Raeisi pediu à comunidade internacional para, diante da catástrofe, pressionar o governo dos Estados Unidos para que levantar as sanções perpetradas contra o pequeno país.
“Considerando as sanções cruéis e desumanas impostas pelo regime criminoso dos EUA contra o povo libanês nos meses recentes, que constituem um sério obstáculo para que se atenda às necessidades básicas do povo libanês, esforços para que seja imediatamente suspensas para impedir uma catástrofe humanitária devem estar na agenda dos governos que têm relações amigáveis com o Líbano, assim como de toda a comunidade internacional”, afirmou Raeisi.
Ele acrescentou que o Alto Conselho dos Direitos Humanos vai colocar em sua agenda a tomada de ações legais para que estas pressões sejam contidas e defender os direitos do povo libanês. Dezenas de indivíduos e entidades foram sancionadas pelos EUA, com o foco principal nos líderes do movimento de resistência Hezbollah. A lista engloba ainda um vasto leque de alvos, desde indústria farmacêutica a organizações religiosas e comunitárias, chegando a bancos e empresas dedicadas ao comércio exterior.
O presidente Hassan Rouhani determinou ao Crescente Vermelho (Cruz Vermelha nos países de maioria islâmica) “enviar imediatamente ajuda ao Líbano incluindo suprimentos médicos e alimentos”. Também se informa de equipes médicas e hospitais de campanha que logo serão enviados.
QUEM É O RESPONSÁVEL?
O que se sabe até agora é que a destruição foi causada pela explosão de uma quantidade de 2.750 toneladas de nitrato de amônia estocada no Armazém 12 do porto de Beirute.
É um produto que serve como fertilizante, mas que é explosivo quando submetido a altas temperaturas.
Todo esse montante foi confiscado de um navio que o possuía sem a devida documentação e ali foi armazenado em 2014.

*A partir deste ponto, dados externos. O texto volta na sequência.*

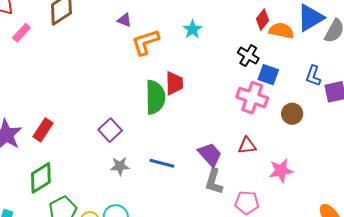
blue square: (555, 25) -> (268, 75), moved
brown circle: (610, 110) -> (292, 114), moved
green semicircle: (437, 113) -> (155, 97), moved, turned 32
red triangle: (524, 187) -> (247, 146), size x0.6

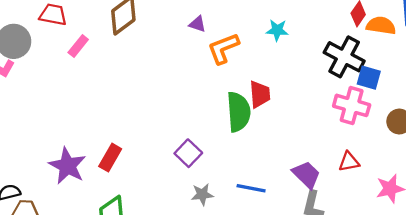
cyan star: (192, 29) -> (277, 30), turned -30
black cross: (248, 56) -> (344, 57), size x1.6

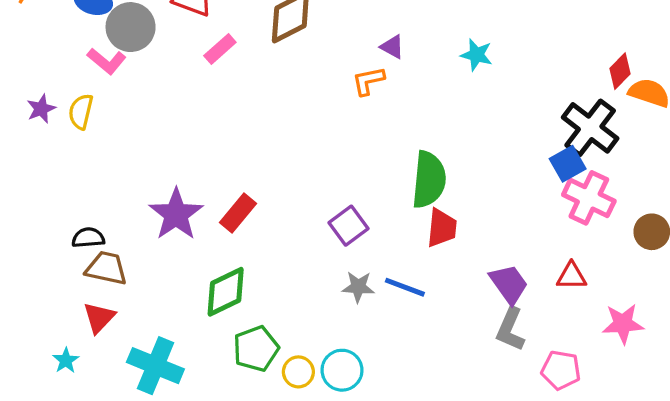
cyan star: (277, 30) -> (476, 55), moved
orange L-shape: (223, 48) -> (368, 81), moved, size x0.7
blue square: (369, 78) -> (568, 164), moved, turned 35
red trapezoid: (260, 94) -> (442, 228), moved
blue line: (251, 188) -> (405, 287), moved

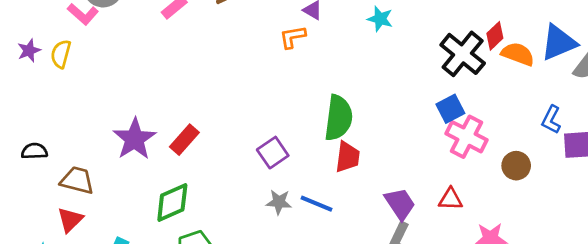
black cross: (590, 128) -> (463, 54), moved
black semicircle: (88, 238) -> (34, 151), moved

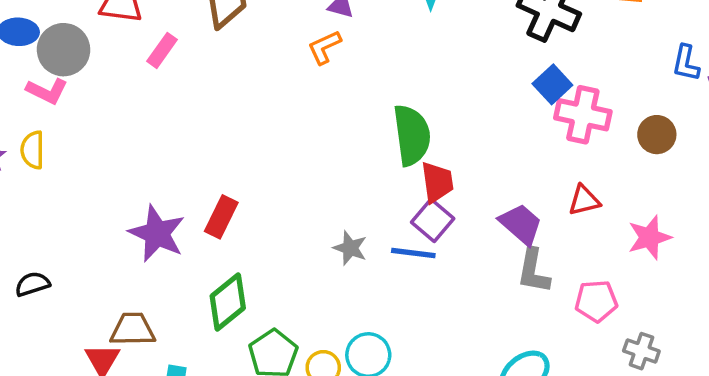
purple square: (273, 153) -> (433, 220), moved
brown trapezoid: (77, 180) -> (133, 329), moved
gray star: (279, 202) -> (350, 248), moved, turned 30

Em 2015, em uma carta ao governo, um grupo de advogados alertou para o risco que representava um tamanho montante de nitrato de amônia em uma área a um tempo portuária e residencial. Os diretores do porto também alegam haver enviado missivas alertando para o perigo.
Agora o primeiro-ministro, Hassan Diab, que assumiu o cargo há poucos meses (21 de janeiro), após a formação Bloco Patriótico assumir o governo, declarou que “esta catástrofe não passará impunemente. Os responsáveis pagarão por isso”.
Mas os questionamentos não pararam por aí. Desde o primeiro momento da explosão, não foram poucos os que suspeitaram de mais um atentado arquitetado em Israel e executado por sua força armada ou pelo seu serviço secreto, o Mossad.
Rapidamente, o ministro da Defesa, Benny Gantz (que se bandeou da oposição para servir no governo desgastado de Netanyahu) e o do Exterior, Gabi Ashkenazi, declararam que Israel não tem nada a ver com a explosão e até se propuseram a enviar ajuda médica.
Diante de tais declarações, um dos principais articulistas do jornal israelense Haaretz, Gideon Levy, se declarou enojado com o que qualificou de “show de hipocrisia”.
Levy lembrou que a Força Aérea de Israel “não dá a mínima para a soberania do Líbano ao voar sobre seu espaço aéreo” e de lá atirar mísseis contra a vizinha síria. Lembrou que “Israel já devastou o Líbano duas vezes através de guerra”.
E acrescentou: “Não foi o mesmo ministro da Defesa que já na semana passada ameaçou o mesmo Líbano de destruição de sua infraestrutura? O primeiro-ministro também não tem ameaçado o Líbano?”
Gideon Levy pergunta “como o Líbano poderia aceitar esta ajuda?”
Mas em Israel, onde até o prefeito de Tel Aviv mandou iluminar o prédio da Prefeitura com as cores do Líbano em manifestação de rara solidariedade, houve quem celebrasse a tragédia.
A verdade é que foram poucos os que expressaram uma satânica alegria com a tragédia, reconhece Levy, mas houve quem o fizesse.
O chefe do partido Zehut (Identidade) de ultradireita, Moshe Feiglin, que já foi deputado pelo Likud, partido de Netanyahu, disse que aquilo que aconteceu em Beirute “foi presente de Deus”.
A insanidade de Feiglin causou repúdio a ponto do ex-porta-voz do exército israelense, Avi Benayahu, declarar que o ex-deputado “com estas declarações não pertence ao judaísmo”.